Create a file named my-first-evaluation.ts and add the following code:

my-first-evaluation.ts
import { evaluate } from '@lmnr-ai/lmnr';

const writePoem = (data: {topic: string}) => {
    // replace this with your LLM call or custom logic
    return `This is a good poem about ${data.topic}`
}

const containsPoem = (output: string, target: string): number => {
    return output.includes(target) ? 1 : 0
}

evaluate({
    data: [
        {
            data: { topic: 'flowers' },
            target: 'This is a good poem about flowers',
        },
        {
            data: { topic: 'cats' },
            target: 'I like cats',
        },
    ],
    executor: writePoem,
    evaluators: { contains_poem: containsPoem }
})

2. Run the evaluation

You can run the evaluations both from Laminar CLI and from code. To run the evaluation from the CLI, execute the following command:

export LMNR_PROJECT_API_KEY=<YOUR_PROJECT_API_KEY>
npx lmnr eval my-first-evaluation.ts

If you want to run multiple files, place them in the evals directory, and name the files such that they end with .eval.{ts,js}.

├─ src/
├─ evals/
│  ├── my-first-evaluation.eval.ts
│  ├── my-second-evaluation.eval.ts
│  ├── ...

Then, run npx lmnr eval to run all the evaluation files in the evals directory.

To run the evaluation directly from code, simply call the evaluate function, i.e. import or run the file created in the previous step.

Evaluator returns either a single numeric score or a JSON object / dict, with string keys and numeric values for multiple scores

Viewing evaluation results and traces

When you run an evaluation from the CLI, Laminar will output the link to the dashboard where you can view the evaluation results.

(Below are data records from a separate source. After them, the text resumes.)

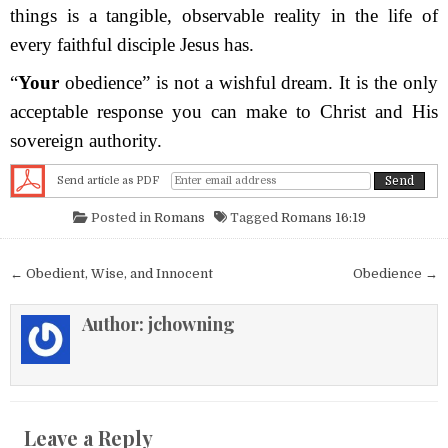
things is a tangible, observable reality in the life of
every faithful disciple Jesus has.
“
Your
obedience” is not a wishful dream. It is the only
acceptable response you can make to Christ and His
sovereign authority.
Send article as PDF
Posted in
Romans
Tagged
Romans 16:19
Post navigation
← Obedient, Wise, and Innocent
Obedience →
Author:
jchowning
Leave a Reply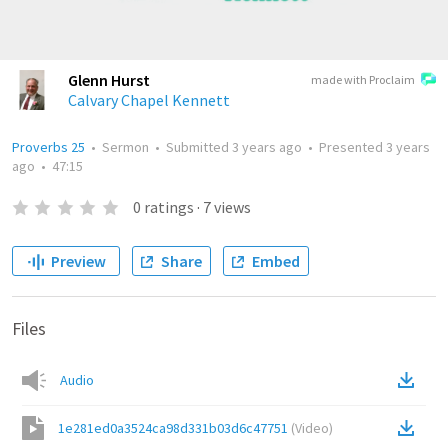
Glenn Hurst
made with Proclaim
Calvary Chapel Kennett
Proverbs 25
•
Sermon
•
Submitted
3 years ago
•
Presented
3 years
ago
•
47:15
0
ratings
·
7
views
Preview
Share
Embed
Files
Audio
1e281ed0a3524ca98d331b03d6c47751
(
Video
)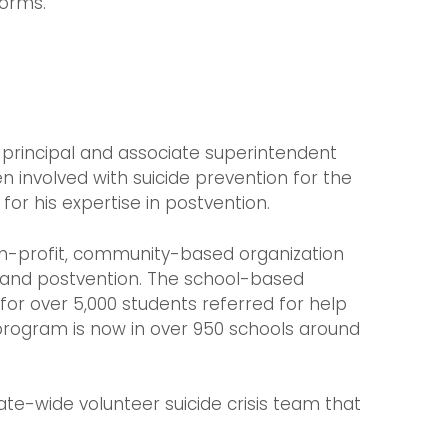
forms.
l principal and associate superintendent
en involved with suicide prevention for the
 for his expertise in postvention.
non-profit, community-based organization
n, and postvention. The school-based
or over 5,000 students referred for help
program is now in over 950 schools around
tate-wide volunteer suicide crisis team that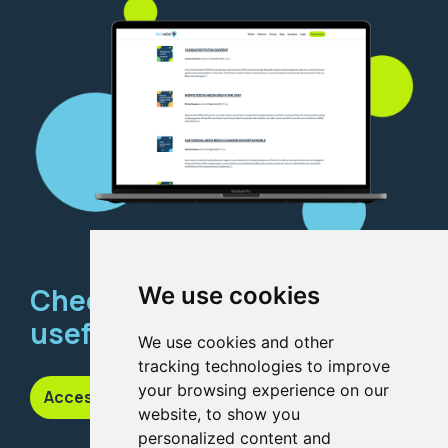
Check out our
We use cookies
useful resources
We use cookies and other
tracking technologies to improve
your browsing experience on our
Access our knowledge hub
website, to show you
personalized content and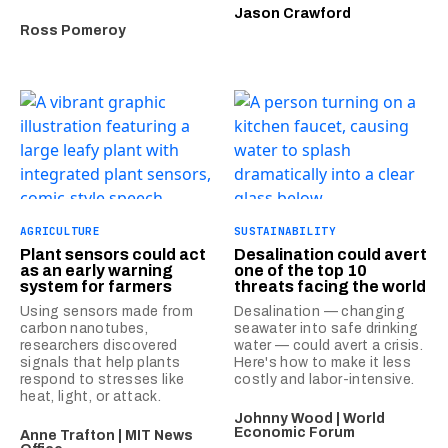
Jason Crawford
Ross Pomeroy
AGRICULTURE
SUSTAINABILITY
Plant sensors could act
Desalination could avert
as an early warning
one of the top 10
system for farmers
threats facing the world
Using sensors made from
Desalination — changing
carbon nanotubes,
seawater into safe drinking
researchers discovered
water — could avert a crisis.
signals that help plants
Here's how to make it less
respond to stresses like
costly and labor-intensive.
heat, light, or attack.
Johnny Wood | World
Economic Forum
Anne Trafton | MIT News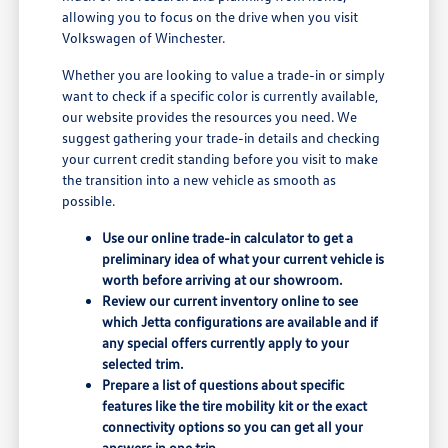
allowing you to focus on the drive when you visit
Volkswagen of Winchester.
Whether you are looking to value a trade-in or simply
want to check if a specific color is currently available,
our website provides the resources you need. We
suggest gathering your trade-in details and checking
your current credit standing before you visit to make
the transition into a new vehicle as smooth as
possible.
Use our online trade-in calculator to get a
preliminary idea of what your current vehicle is
worth before arriving at our showroom.
Review our current inventory online to see
which Jetta configurations are available and if
any special offers currently apply to your
selected trim.
Prepare a list of questions about specific
features like the tire mobility kit or the exact
connectivity options so you can get all your
answers in one trip.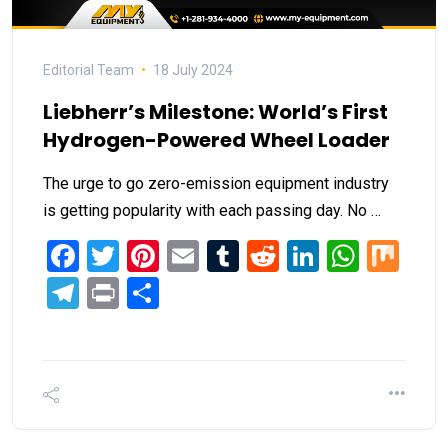
Editorial Team
18 July 2024
Liebherr’s Milestone: World’s First
Hydrogen-Powered Wheel Loader
The urge to go zero-emission equipment industry
is getting popularity with each passing day. No …
Facebook
Twitter
Pinterest
Email
Tumblr
Reddit
LinkedIn
What
Mi
Telegram
Print
Share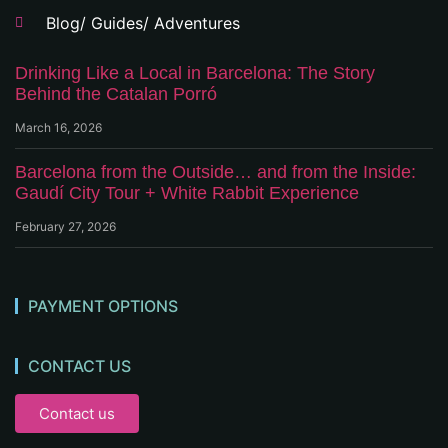
Blog/ Guides/ Adventures
Drinking Like a Local in Barcelona: The Story
Behind the Catalan Porró
March 16, 2026
Barcelona from the Outside… and from the Inside:
Gaudí City Tour + White Rabbit Experience
February 27, 2026
PAYMENT OPTIONS
CONTACT US
Contact us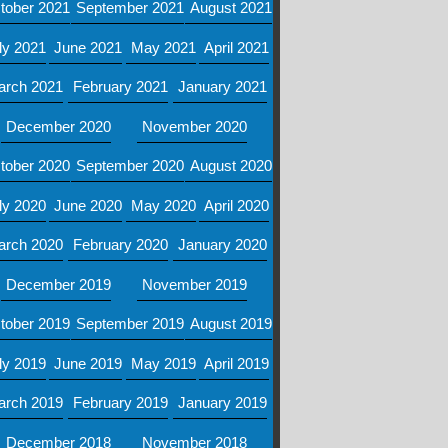
tober 2021
September 2021
August 2021
ly 2021
June 2021
May 2021
April 2021
arch 2021
February 2021
January 2021
December 2020
November 2020
tober 2020
September 2020
August 2020
ly 2020
June 2020
May 2020
April 2020
arch 2020
February 2020
January 2020
December 2019
November 2019
tober 2019
September 2019
August 2019
ly 2019
June 2019
May 2019
April 2019
arch 2019
February 2019
January 2019
December 2018
November 2018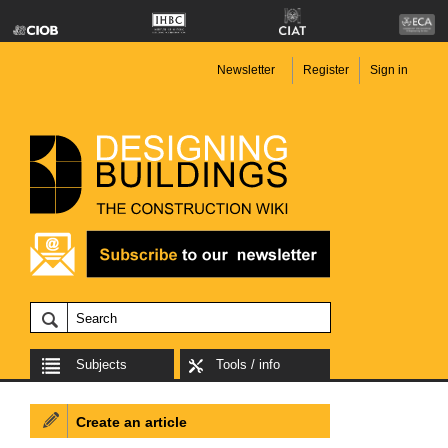
Newsletter
Register
Sign in
Subjects
Tools / info
Create an article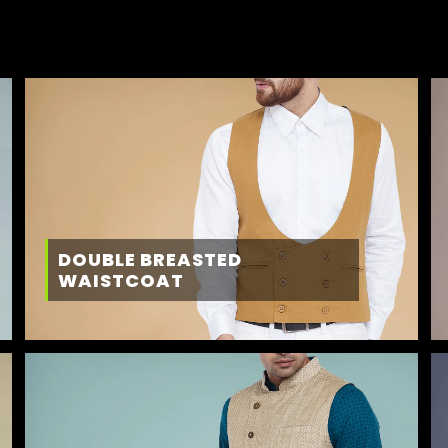
DOUBLE BREASTED
WAISTCOAT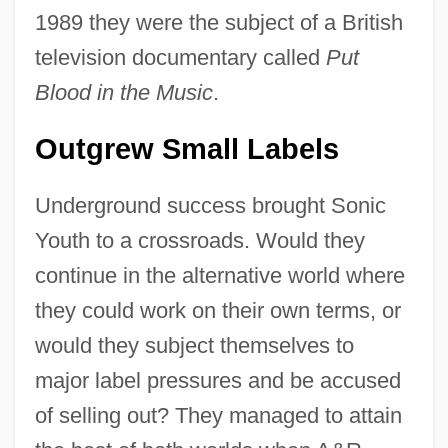
1989 they were the subject of a British
television documentary called
Put
Blood in the Music
.
Outgrew Small Labels
Underground success brought Sonic
Youth to a crossroads. Would they
continue in the alternative world where
they could work on their own terms, or
would they subject themselves to
major label pressures and be accused
of selling out? They managed to attain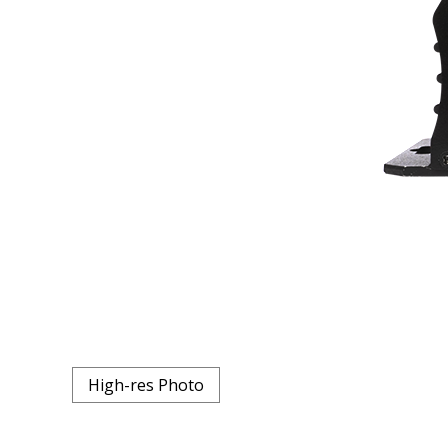
High-res Photo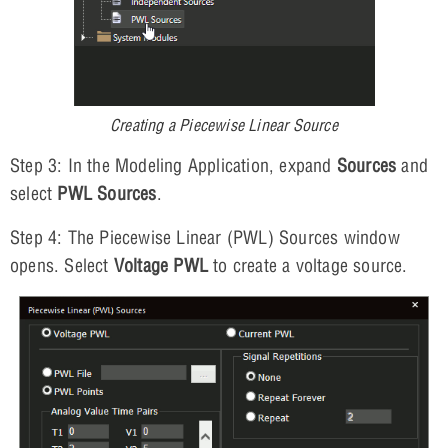
Creating a Piecewise Linear Source
Step 3: In the Modeling Application, expand
Sources
and
select
PWL Sources
.
Step 4: The Piecewise Linear (PWL) Sources window
opens. Select
Voltage PWL
to create a voltage source.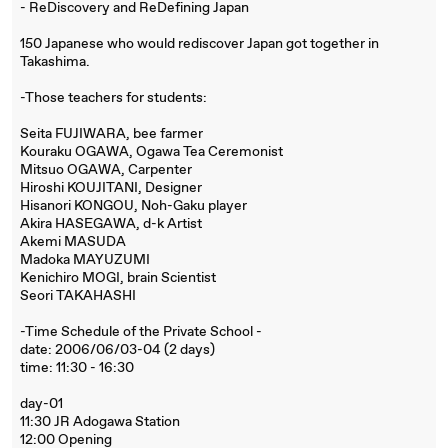
- ReDiscovery and ReDefining Japan
150 Japanese who would rediscover Japan got together in
Takashima.
-Those teachers for students:
Seita FUJIWARA, bee farmer
Kouraku OGAWA, Ogawa Tea Ceremonist
Mitsuo OGAWA, Carpenter
Hiroshi KOUJITANI, Designer
Hisanori KONGOU, Noh-Gaku player
Akira HASEGAWA, d-k Artist
Akemi MASUDA
Madoka MAYUZUMI
Kenichiro MOGI, brain Scientist
Seori TAKAHASHI
-Time Schedule of the Private School -
date: 2006/06/03-04 (2 days)
time: 11:30 - 16:30
day-01
11:30 JR Adogawa Station
12:00 Opening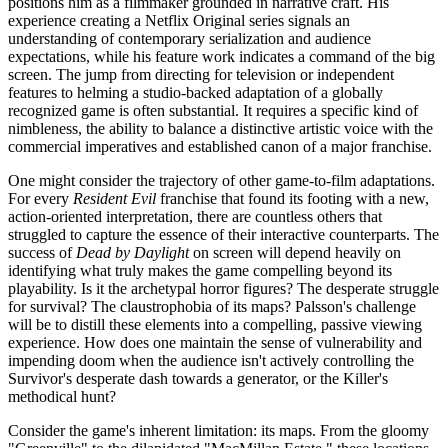
positions him as a filmmaker grounded in narrative craft. His
experience creating a Netflix Original series signals an
understanding of contemporary serialization and audience
expectations, while his feature work indicates a command of the big
screen. The jump from directing for television or independent
features to helming a studio-backed adaptation of a globally
recognized game is often substantial. It requires a specific kind of
nimbleness, the ability to balance a distinctive artistic voice with the
commercial imperatives and established canon of a major franchise.
One might consider the trajectory of other game-to-film adaptations.
For every
Resident Evil
franchise that found its footing with a new,
action-oriented interpretation, there are countless others that
struggled to capture the essence of their interactive counterparts. The
success of
Dead by Daylight
on screen will depend heavily on
identifying what truly makes the game compelling beyond its
playability. Is it the archetypal horror figures? The desperate struggle
for survival? The claustrophobia of its maps? Palsson's challenge
will be to distill these elements into a compelling, passive viewing
experience. How does one maintain the sense of vulnerability and
impending doom when the audience isn't actively controlling the
Survivor's desperate dash towards a generator, or the Killer's
methodical hunt?
Consider the game's inherent limitation: its maps. From the gloomy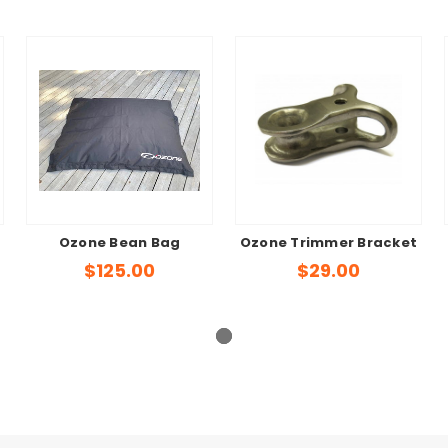
Ozone Bean Bag
Ozone Trimmer Bracket
$125.00
$29.00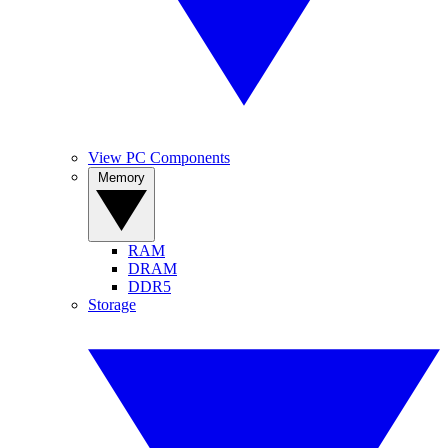
View PC Components
Memory
RAM
DRAM
DDR5
Storage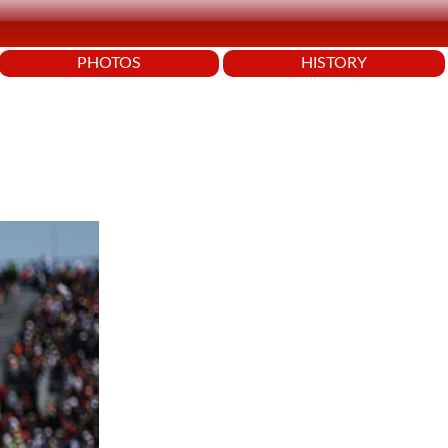
PHOTOS
HISTORY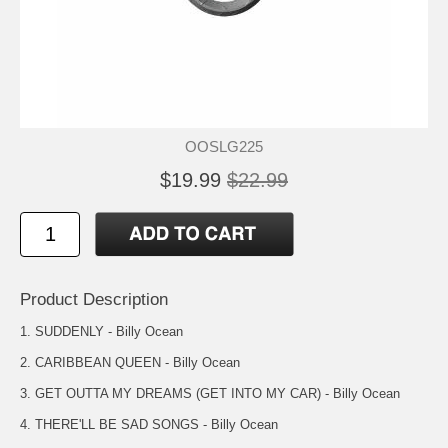
OOSLG225
$19.99
$22.99
Product Description
1. SUDDENLY - Billy Ocean
2. CARIBBEAN QUEEN - Billy Ocean
3. GET OUTTA MY DREAMS (GET INTO MY CAR) - Billy Ocean
4. THERE'LL BE SAD SONGS - Billy Ocean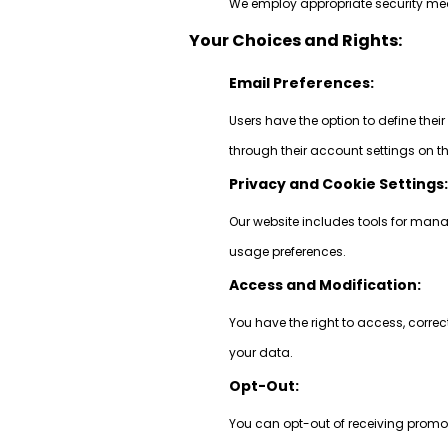
We employ appropriate security meas
Your Choices and Rights:
Email Preferences:
Users have the option to define thei
through their account settings on t
Privacy and Cookie Settings
Our website includes tools for mana
usage preferences.
Access and Modification:
You have the right to access, correc
your data.
Opt-Out:
You can opt-out of receiving promot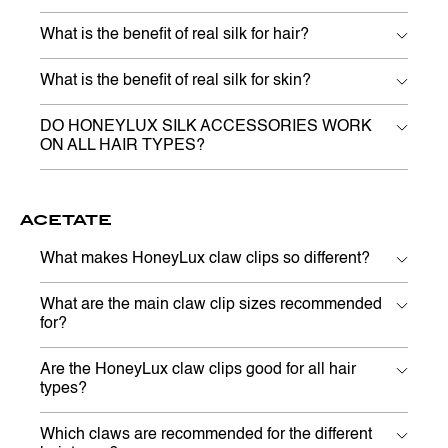
What is the benefit of real silk for hair?
What is the benefit of real silk for skin?
DO HONEYLUX SILK ACCESSORIES WORK
ON ALL HAIR TYPES?
ACETATE
What makes HoneyLux claw clips so different?
What are the main claw clip sizes recommended
for?
Are the HoneyLux claw clips good for all hair
types?
Which claws are recommended for the different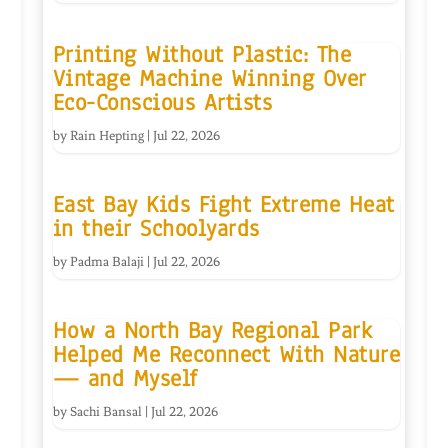
Printing Without Plastic: The
Vintage Machine Winning Over
Eco-Conscious Artists
by
Rain Hepting
|
Jul 22, 2026
East Bay Kids Fight Extreme Heat
in their Schoolyards
by
Padma Balaji
|
Jul 22, 2026
How a North Bay Regional Park
Helped Me Reconnect With Nature
— and Myself
by
Sachi Bansal
|
Jul 22, 2026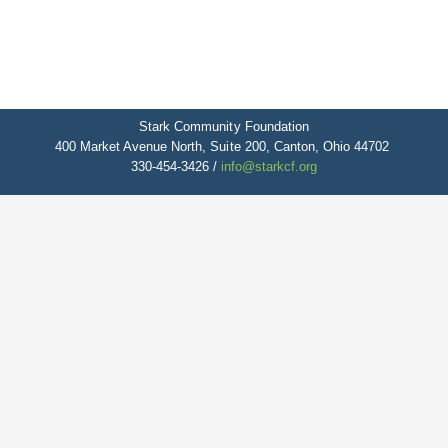
Stark Community Foundation
400 Market Avenue North, Suite 200, Canton, Ohio 44702
330-454-3426 /
info@starkcf.org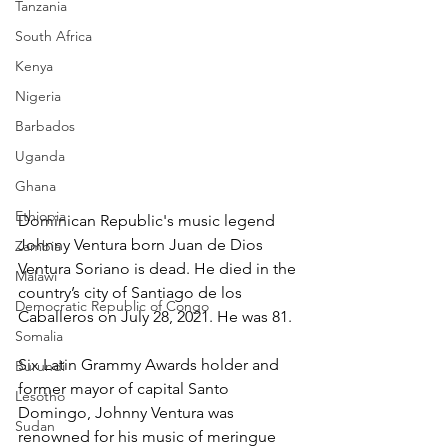
Tanzania
South Africa
Kenya
Nigeria
Barbados
Uganda
Ghana
Ethiopia
Dominican Republic's music legend 
Johnny Ventura born Juan de Dios 
Zambia
Ventura Soriano is dead. He died in the 
Malawi
country’s city of Santiago de los 
Democratic Republic of Congo
Caballeros on July 28, 2021. He was 81.
Somalia
Six Latin Grammy Awards holder and 
Burundi
former mayor of capital Santo 
Lesotho
Domingo, Johnny Ventura was 
Sudan
renowned for his music of meringue 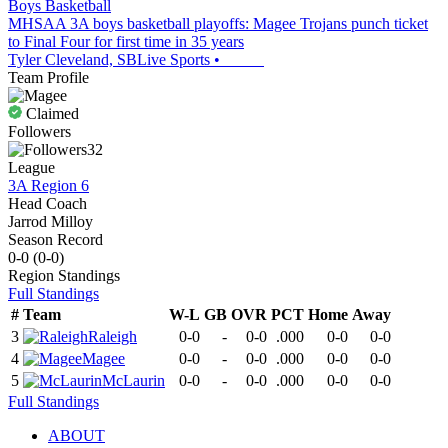
Boys Basketball
MHSAA 3A boys basketball playoffs: Magee Trojans punch ticket
to Final Four for first time in 35 years
Tyler Cleveland, SBLive Sports
•
Team Profile
Claimed
Followers
32
League
3A Region 6
Head Coach
Jarrod Milloy
Season Record
0-0
(
0-0
)
Region
Standings
Full Standings
#
Team
W-L
GB
OVR
PCT
Home
Away
3
Raleigh
0-0
-
0-0
.000
0-0
0-0
4
Magee
0-0
-
0-0
.000
0-0
0-0
5
McLaurin
0-0
-
0-0
.000
0-0
0-0
Full Standings
ABOUT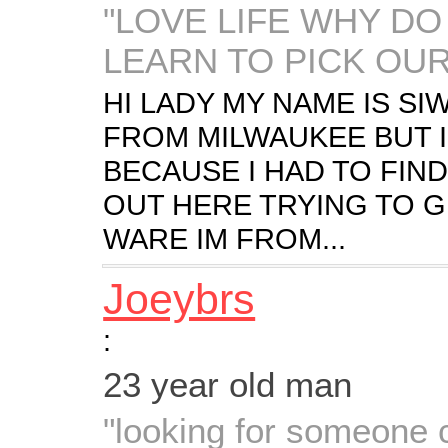
"LOVE LIFE WHY DO
LEARN TO PICK OUR
HI LADY MY NAME IS SIW
FROM MILWAUKEE BUT I
BECAUSE I HAD TO FIND
OUT HERE TRYING TO G
WARE IM FROM...
Joeybrs
:
23 year old man
"looking for someone c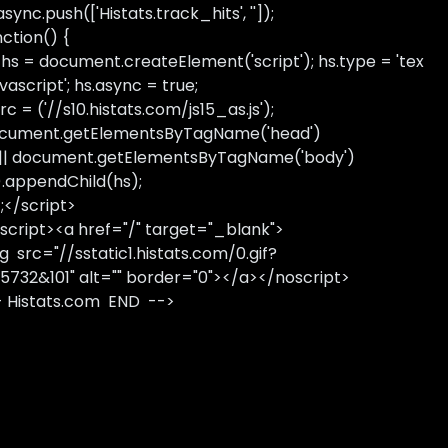
sync.push(['Histats.track_hits', '']);
nction() {
 hs = document.createElement('script'); hs.type = 'tex
avascript'; hs.async = true;
rc = ('//s10.histats.com/js15_as.js');
cument.getElementsByTagName('head')
 || document.getElementsByTagName('body')
).appendChild(hs);
);</script>
script><a href="/" target="_blank">
g src="//sstatic1.histats.com/0.gif?
5732&101" alt="" border="0"></a></noscript>
- Histats.com END -->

Laminar stores every evaluation result. A run for every datapoint is represented as a trace. You can view the results and corresponding traces in the evaluations page.

Example evaluation

In this example, we can see that the score for the first datapoint is 1, and for the second one is 0. This is because our evaluator function contains_poem returns 1 if the target string is found in the output string, and 0 otherwise.

We can also see the full execution trace for each datapoint. If you actually call an LLM in the executor, or the evaluator, you will also see the LLM spans in the trace.

Here the executor called OpenAI, and there are three evaluator functions.

Grouping evaluations

To be able to track the score progression over time, or compare evaluations side-by-side, you need to group them together. This can be achieved by passing the groupId parameter to the evaluate function.

import { evaluate, LaminarDataset } from '@lmnr-ai/lmnr';

evaluate({
    data: new LaminarDataset("name_of_your_dataset"),
    executor: yourExecutorFunction,
    evaluators: {evaluatorName: yourEvaluator},
    groupId: "evals_group_1",
    config: {
        projectApiKey: process.env.LMNR_PROJECT_API_KEY,
        // ... other optional parameters
    }
});

Tracking evaluation score progression over time

You can see how the score changes over time for a given group by clicking on the group name in the evaluations page.

Example evaluation score progression over time.

Comparing evaluations side-by-side

Laminar allows you to compare evaluations side-by-side in the UI.

Example comparison of two evaluation runs.